__What you have to do__: Can you set down the full email thread on using regular expressions in SQLite, word for word?

__Text excerpt__:
#####

2017-11-10 Thread Don V Nielsen
Brent Ashley has a nice blog post on integrating your languages regular
express processing into sqlite:
http://www.ashleyit.com/blogs/brentashley/2013/11/27/using-regular-expressions-with-sqlite/


On Fri, Nov 10, 2017 at 8:15 AM, Stephen Chrzanowski <pontia...@gmail.com>
wrote:

> I'd take regular expressions, sure, but, how do you get SQLite syntax
> to take that on?
>
> On Fri, Nov 10, 2017 at 8:45 AM, Don V Nielsen <donvniel...@gmail.com>
> wrote:
> > Assuming you are looking for "Abc" or "Def" anywhere in the argument, how
> > about regular expression? (Abc|Def)

#####

Data items:
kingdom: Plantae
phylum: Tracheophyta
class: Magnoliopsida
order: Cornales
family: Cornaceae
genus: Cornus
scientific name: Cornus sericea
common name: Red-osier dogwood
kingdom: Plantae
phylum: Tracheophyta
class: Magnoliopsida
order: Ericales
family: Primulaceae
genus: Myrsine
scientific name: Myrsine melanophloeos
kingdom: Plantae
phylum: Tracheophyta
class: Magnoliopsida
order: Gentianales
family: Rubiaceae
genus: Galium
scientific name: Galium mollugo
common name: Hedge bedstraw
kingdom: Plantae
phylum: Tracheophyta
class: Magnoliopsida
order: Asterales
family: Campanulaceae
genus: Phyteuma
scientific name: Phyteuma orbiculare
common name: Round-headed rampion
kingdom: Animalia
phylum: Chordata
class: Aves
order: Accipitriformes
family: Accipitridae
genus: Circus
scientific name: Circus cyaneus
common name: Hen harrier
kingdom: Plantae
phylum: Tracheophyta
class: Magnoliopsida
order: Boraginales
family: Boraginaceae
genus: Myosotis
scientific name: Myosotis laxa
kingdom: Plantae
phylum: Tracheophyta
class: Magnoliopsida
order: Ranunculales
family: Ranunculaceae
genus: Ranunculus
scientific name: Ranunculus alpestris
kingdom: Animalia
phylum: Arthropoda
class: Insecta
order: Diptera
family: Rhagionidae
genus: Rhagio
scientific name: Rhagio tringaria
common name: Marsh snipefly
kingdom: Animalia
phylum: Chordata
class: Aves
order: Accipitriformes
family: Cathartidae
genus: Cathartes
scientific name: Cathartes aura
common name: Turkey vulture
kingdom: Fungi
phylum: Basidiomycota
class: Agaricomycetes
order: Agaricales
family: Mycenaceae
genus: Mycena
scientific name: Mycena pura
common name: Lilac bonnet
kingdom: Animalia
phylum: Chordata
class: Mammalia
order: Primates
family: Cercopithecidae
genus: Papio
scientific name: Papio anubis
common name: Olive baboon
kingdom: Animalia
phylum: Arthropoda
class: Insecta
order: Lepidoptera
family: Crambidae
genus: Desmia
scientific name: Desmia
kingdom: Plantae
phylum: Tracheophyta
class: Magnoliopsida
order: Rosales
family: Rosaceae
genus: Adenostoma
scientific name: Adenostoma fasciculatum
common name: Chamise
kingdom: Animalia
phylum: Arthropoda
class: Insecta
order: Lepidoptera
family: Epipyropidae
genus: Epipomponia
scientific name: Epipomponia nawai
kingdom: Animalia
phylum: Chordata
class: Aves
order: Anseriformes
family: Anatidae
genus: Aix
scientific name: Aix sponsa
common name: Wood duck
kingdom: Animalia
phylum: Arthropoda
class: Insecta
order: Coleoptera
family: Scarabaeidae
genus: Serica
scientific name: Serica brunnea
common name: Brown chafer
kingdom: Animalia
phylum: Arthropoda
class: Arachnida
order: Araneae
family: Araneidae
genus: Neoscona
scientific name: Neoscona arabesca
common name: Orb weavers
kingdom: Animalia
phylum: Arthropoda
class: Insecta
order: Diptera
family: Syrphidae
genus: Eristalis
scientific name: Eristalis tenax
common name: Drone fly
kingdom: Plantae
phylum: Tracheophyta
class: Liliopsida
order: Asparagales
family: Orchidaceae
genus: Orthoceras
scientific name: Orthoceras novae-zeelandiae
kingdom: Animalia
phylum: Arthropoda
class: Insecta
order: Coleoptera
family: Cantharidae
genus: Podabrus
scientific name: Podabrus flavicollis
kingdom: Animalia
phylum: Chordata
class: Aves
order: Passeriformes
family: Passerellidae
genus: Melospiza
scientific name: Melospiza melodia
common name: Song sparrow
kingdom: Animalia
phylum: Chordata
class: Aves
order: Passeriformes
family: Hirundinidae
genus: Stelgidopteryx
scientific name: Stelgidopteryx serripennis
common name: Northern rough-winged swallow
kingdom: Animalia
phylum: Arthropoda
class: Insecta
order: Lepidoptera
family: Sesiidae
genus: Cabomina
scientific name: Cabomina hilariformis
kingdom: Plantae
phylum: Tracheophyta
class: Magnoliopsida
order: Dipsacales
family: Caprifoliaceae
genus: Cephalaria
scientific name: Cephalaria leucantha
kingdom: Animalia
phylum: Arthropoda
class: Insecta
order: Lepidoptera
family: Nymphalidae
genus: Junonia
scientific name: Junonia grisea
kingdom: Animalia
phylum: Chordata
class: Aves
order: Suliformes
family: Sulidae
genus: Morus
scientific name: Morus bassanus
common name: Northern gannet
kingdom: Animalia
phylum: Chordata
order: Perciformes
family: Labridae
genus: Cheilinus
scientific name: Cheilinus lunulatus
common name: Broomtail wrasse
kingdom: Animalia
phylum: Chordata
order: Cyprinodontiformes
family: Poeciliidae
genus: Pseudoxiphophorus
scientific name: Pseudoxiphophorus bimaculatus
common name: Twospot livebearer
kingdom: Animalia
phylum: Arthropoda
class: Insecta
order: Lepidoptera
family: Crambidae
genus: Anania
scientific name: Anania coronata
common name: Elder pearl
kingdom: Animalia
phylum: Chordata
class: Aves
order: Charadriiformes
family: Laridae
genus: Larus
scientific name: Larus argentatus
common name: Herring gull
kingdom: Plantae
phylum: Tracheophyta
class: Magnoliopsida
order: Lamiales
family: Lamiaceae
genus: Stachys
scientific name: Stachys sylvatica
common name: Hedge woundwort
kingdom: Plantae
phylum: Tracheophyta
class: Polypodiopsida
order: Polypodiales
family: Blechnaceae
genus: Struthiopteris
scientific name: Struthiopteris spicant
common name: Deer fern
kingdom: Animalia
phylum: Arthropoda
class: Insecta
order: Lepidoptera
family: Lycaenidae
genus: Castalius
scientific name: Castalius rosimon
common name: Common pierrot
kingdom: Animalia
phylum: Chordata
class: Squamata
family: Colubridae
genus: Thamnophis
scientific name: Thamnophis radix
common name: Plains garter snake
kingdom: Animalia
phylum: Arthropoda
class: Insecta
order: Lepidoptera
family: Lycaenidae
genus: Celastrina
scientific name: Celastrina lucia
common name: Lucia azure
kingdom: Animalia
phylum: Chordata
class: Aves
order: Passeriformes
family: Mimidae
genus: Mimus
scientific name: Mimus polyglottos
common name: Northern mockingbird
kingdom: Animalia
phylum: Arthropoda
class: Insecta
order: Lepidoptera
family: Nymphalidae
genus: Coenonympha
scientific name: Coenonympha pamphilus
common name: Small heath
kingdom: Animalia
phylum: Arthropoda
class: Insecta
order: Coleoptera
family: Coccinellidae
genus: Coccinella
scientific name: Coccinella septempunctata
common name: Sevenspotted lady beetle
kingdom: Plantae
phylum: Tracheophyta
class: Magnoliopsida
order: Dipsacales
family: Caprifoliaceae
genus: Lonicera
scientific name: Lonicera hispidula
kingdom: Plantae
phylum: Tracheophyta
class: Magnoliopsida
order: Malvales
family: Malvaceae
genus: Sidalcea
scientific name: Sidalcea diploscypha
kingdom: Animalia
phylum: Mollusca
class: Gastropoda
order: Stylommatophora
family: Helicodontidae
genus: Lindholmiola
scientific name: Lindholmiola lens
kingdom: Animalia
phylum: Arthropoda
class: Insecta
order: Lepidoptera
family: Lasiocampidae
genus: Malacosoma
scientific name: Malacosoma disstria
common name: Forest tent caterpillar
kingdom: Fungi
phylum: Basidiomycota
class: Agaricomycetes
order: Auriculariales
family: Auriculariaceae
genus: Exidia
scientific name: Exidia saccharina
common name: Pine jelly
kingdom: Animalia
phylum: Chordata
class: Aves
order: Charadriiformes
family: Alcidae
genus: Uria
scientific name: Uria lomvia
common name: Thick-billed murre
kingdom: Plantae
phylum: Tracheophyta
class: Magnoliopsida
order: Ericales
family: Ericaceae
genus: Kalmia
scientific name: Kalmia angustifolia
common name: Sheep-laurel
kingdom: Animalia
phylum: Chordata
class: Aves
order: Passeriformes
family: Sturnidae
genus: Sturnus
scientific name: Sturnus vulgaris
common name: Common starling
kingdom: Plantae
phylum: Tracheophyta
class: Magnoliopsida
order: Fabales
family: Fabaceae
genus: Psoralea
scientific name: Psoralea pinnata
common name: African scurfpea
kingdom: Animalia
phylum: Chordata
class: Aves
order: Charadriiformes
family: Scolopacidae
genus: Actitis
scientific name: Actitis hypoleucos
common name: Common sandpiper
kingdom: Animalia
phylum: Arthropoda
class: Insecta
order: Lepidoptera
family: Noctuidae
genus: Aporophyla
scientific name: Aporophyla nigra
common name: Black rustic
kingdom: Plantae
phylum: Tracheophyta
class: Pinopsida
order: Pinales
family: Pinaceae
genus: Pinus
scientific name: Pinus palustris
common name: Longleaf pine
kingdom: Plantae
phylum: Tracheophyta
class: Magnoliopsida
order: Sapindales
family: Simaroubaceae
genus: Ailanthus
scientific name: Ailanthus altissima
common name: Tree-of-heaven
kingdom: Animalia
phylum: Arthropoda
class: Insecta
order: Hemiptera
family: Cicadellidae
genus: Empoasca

#####

__Answer below__:
2017-11-10 Thread Don V Nielsen
Brent Ashley has a nice blog post on integrating your languages regular
express processing into sqlite:
http://www.ashleyit.com/blogs/brentashley/2013/11/27/using-regular-expressions-with-sqlite/


On Fri, Nov 10, 2017 at 8:15 AM, Stephen Chrzanowski <pontia...@gmail.com>
wrote:

> I'd take regular expressions, sure, but, how do you get SQLite syntax
> to take that on?
>
> On Fri, Nov 10, 2017 at 8:45 AM, Don V Nielsen <donvniel...@gmail.com>
> wrote:
> > Assuming you are looking for "Abc" or "Def" anywhere in the argument, how
> > about regular expression? (Abc|Def)